BMJ Open. 2022 Aug 10;12(8):e058658. doi: 10.1136/bmjopen-2021-058658.
To examine how ecological inequalities in COVID-19 mortality rates evolved in England, and whether the first national lockdown impacted them. This analysis aimed to provide evidence for important lessons to inform public health planning to reduce inequalities in any future pandemics.
Longitudinal ecological study.
307 lower-tier local authorities in England.
Age-standardised COVID-19 mortality rates by local authority, regressed on Index of Multiple Deprivation (IMD) and relevant epidemic dynamics.

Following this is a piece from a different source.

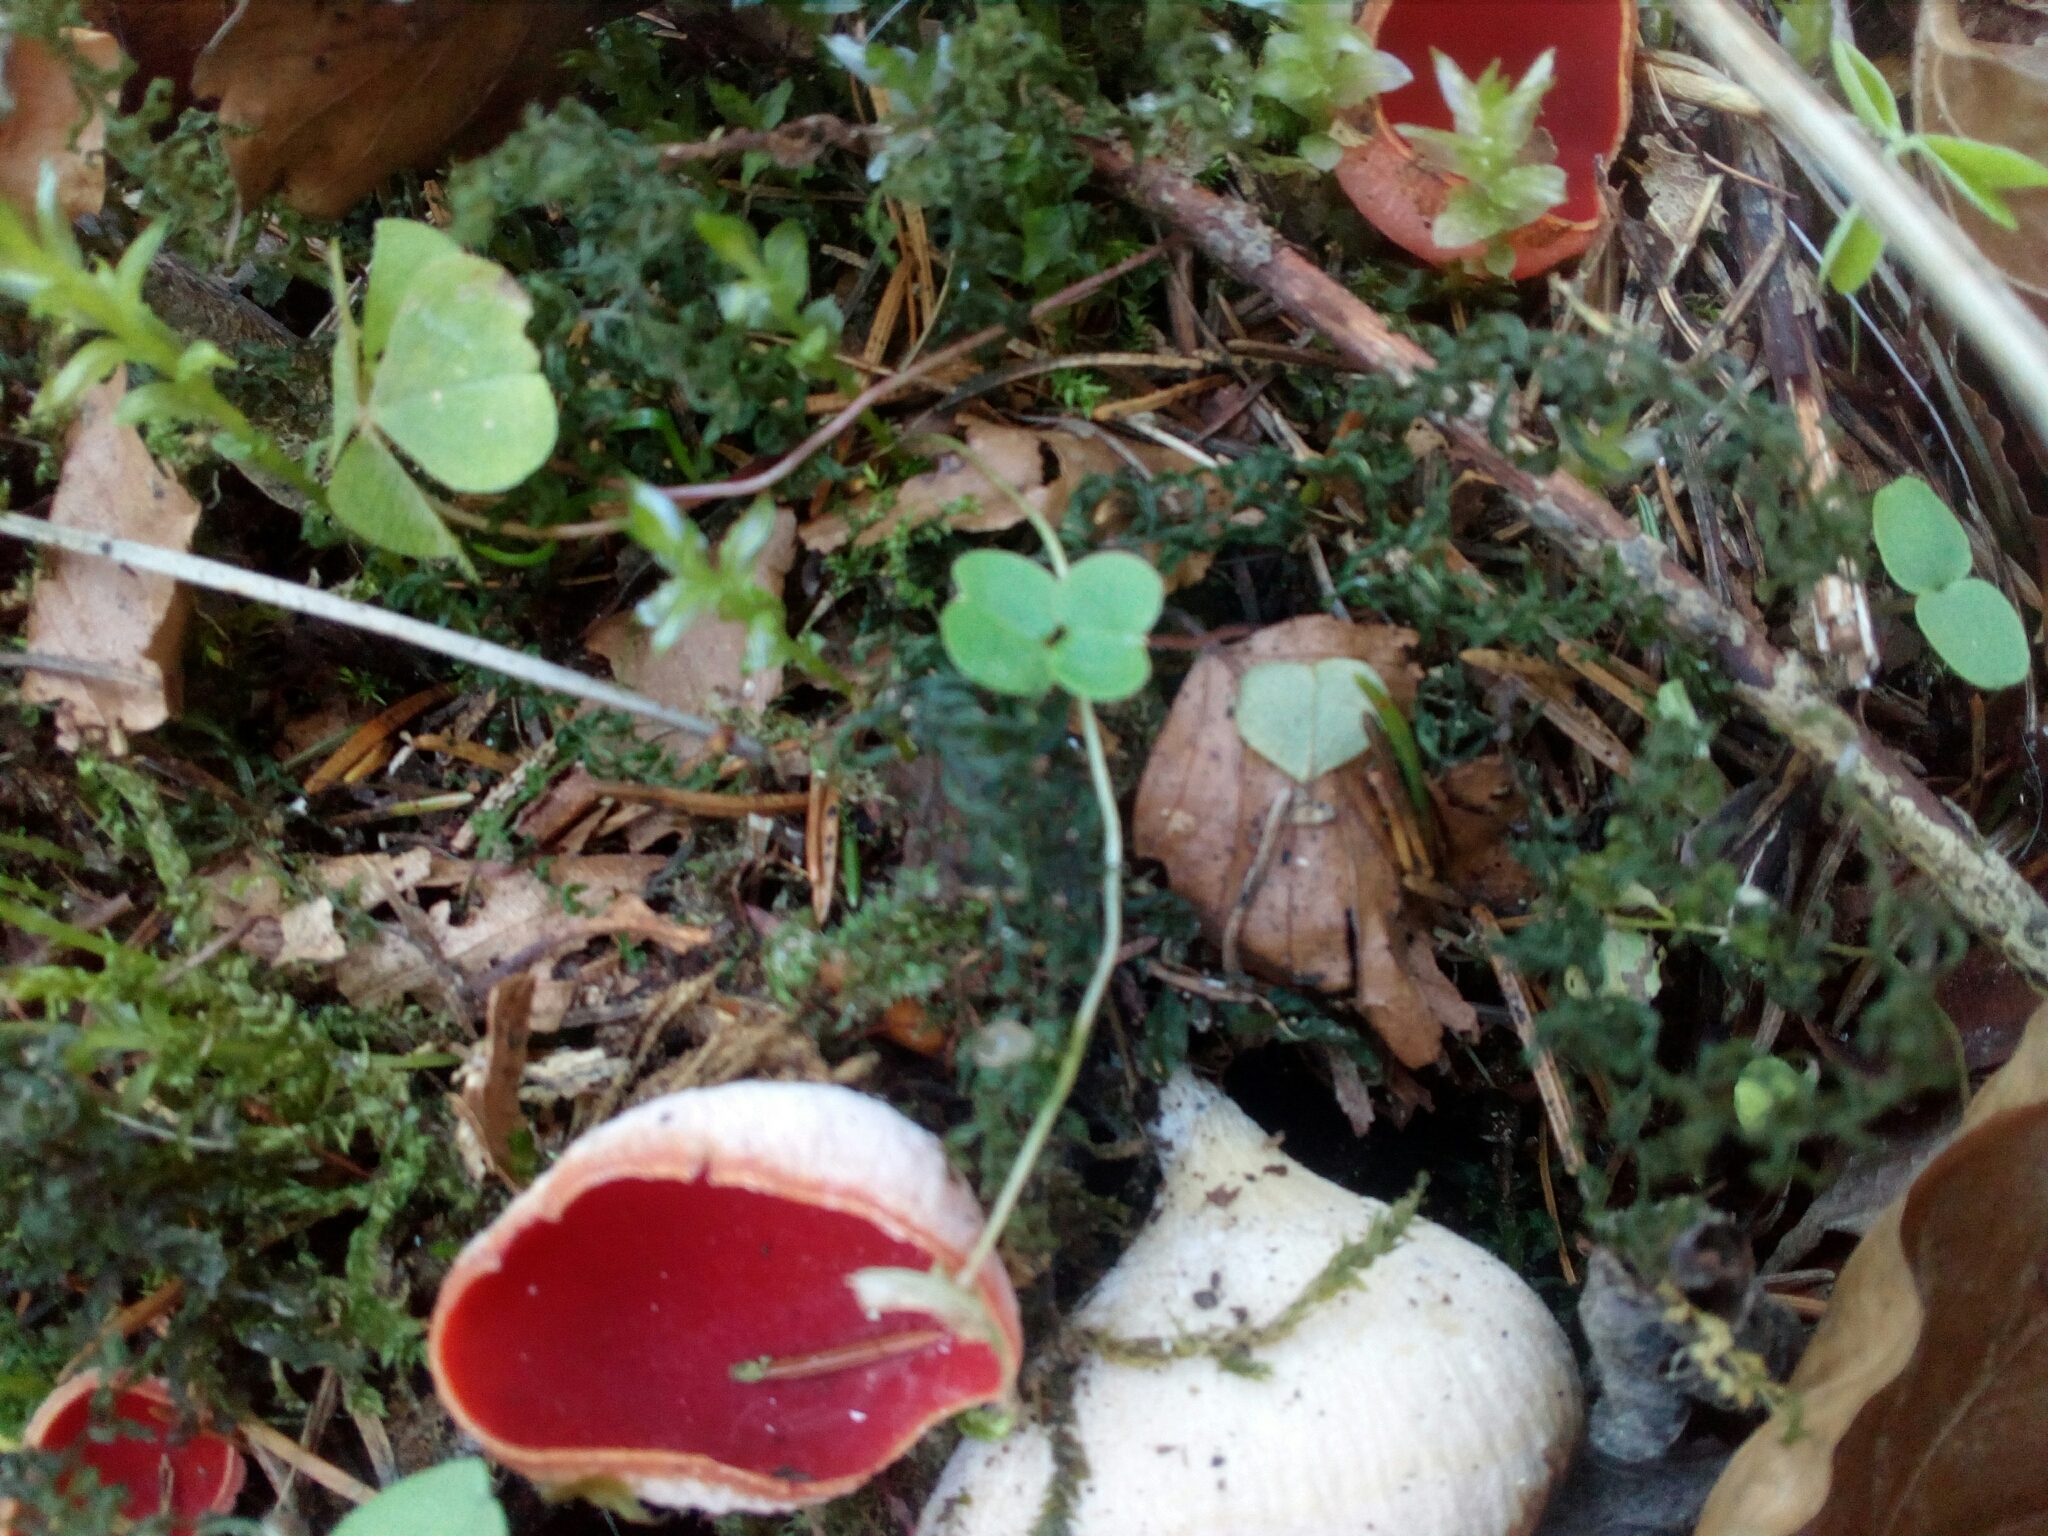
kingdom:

Local authorities that started recording COVID-19 deaths earlier were more deprived, and more deprived authorities saw faster increases in their death rates. By 6 April 2020 (week 15, the earliest time that the 23 March lockdown could have begun affecting death rates) the cumulative death rate in local authorities in the two most deprived deciles of IMD was 54% higher than the rate in the two least deprived deciles. By 4 July 2020 (week 27), this gap had narrowed to 29%. Thus, inequalities in mortality rates by decile of deprivation persisted throughout the first wave, but reduced during the lockdown.
This study found significant differences in the dynamics of COVID-19 mortality at the local authority level, resulting in inequalities in cumulative mortality rates during the first wave of the pandemic. The first lockdown in England was fairly strict-and the study found that it particularly benefited those living in more deprived local authorities. Care should be taken to implement lockdowns early enough, in the right places-and at a sufficiently strict level-to maximally benefit all communities, and reduce inequalities.
研究英格兰 COVID-19 死亡率的生态不平等现象是如何演变的,以及第一次全国封锁是否对其产生了影响。本分析旨在为提供重要经验教训提供证据,以指导公共卫生规划,减少未来任何大流行中的不平等现象。
纵向生态研究。
英格兰 307 个低级别地方当局。
按地方当局划分的年龄标准化 COVID-19 死亡率,回归到多因素贫困指数(IMD)和相关的疫情动态。
较早开始记录 COVID-19 死亡人数的地方当局越贫困,死亡率增长越快。到 2020 年 4 月 6 日(第 15 周,最早 3 月 23 日的封锁可能开始影响死亡率的时间),在 IMD 最贫困的两个十分位数的地方当局的累积死亡率比最不贫困的两个十分位数高出 54%。到 2020 年 7 月 4 日(第 27 周),这一差距缩小到 29%。因此,在整个第一波疫情期间,按贫困程度十分位数划分的死亡率不平等现象持续存在,但在封锁期间有所减少。
本研究发现 COVID-19 死亡率在地方当局层面存在显著差异,导致大流行第一波期间累积死亡率不平等。英格兰的第一次封锁相当严格,研究发现它特别使那些生活在较贫困地方当局的人受益。应注意在适当的地方及早实施封锁,并且以足够严格的水平进行,以使所有社区受益最大化,并减少不平等现象。